BEGIN Provided data

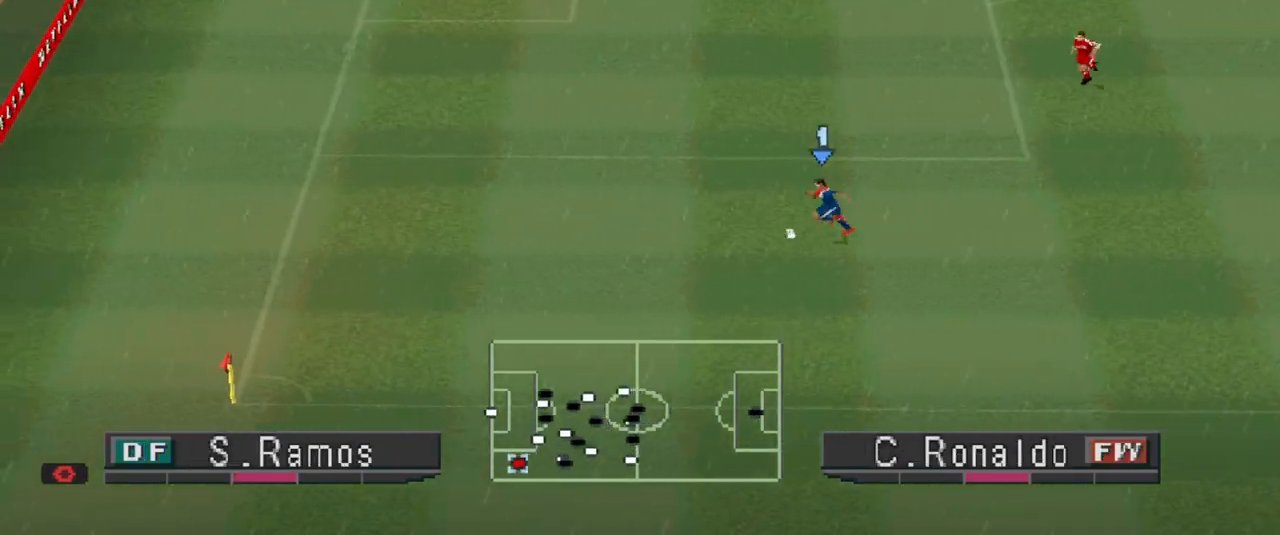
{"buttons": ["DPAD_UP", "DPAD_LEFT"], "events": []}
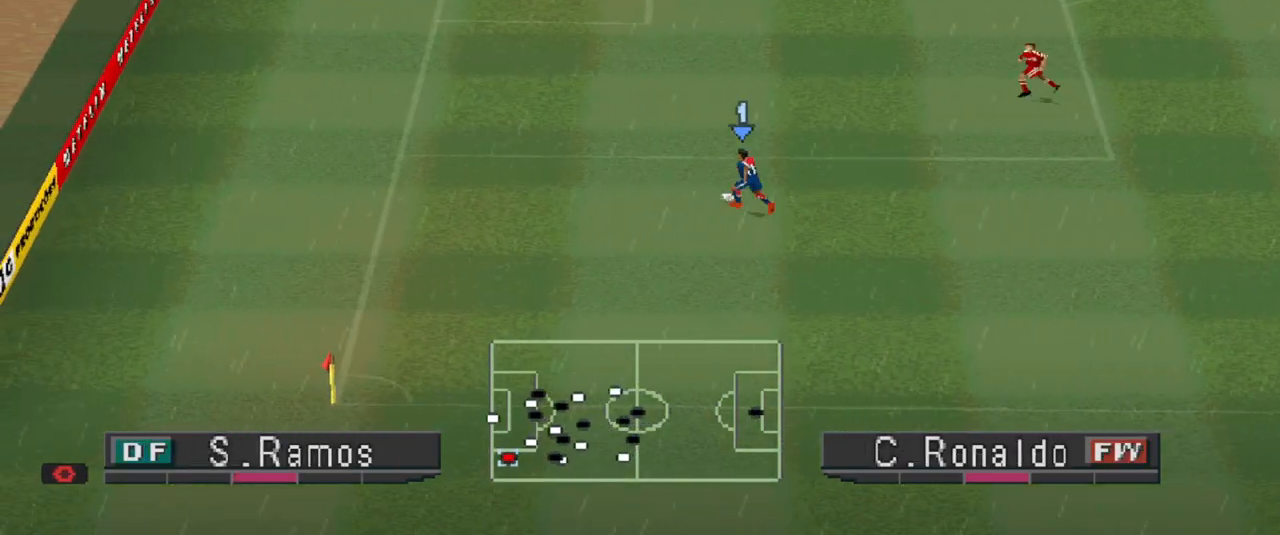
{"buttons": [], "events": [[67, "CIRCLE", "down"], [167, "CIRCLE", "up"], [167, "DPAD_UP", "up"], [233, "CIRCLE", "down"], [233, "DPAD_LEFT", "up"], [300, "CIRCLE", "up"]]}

END Provided data
BEGIN Provided data

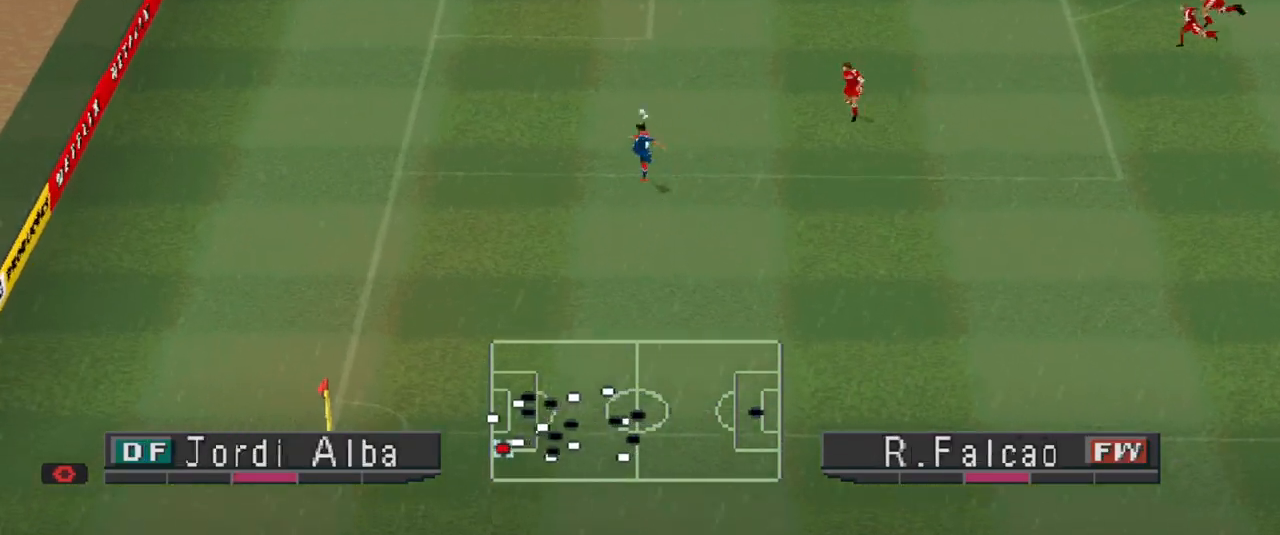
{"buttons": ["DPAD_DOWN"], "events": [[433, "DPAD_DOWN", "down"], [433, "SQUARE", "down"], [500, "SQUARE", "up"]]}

END Provided data

Exercise aim. Whichever lines of the records above hold the word "down" should all be copied out.

Task result.
{"buttons": [], "events": [[67, "CIRCLE", "down"], [167, "CIRCLE", "up"], [167, "DPAD_UP", "up"], [233, "CIRCLE", "down"], [233, "DPAD_LEFT", "up"], [300, "CIRCLE", "up"]]}
{"buttons": ["DPAD_DOWN"], "events": [[433, "DPAD_DOWN", "down"], [433, "SQUARE", "down"], [500, "SQUARE", "up"]]}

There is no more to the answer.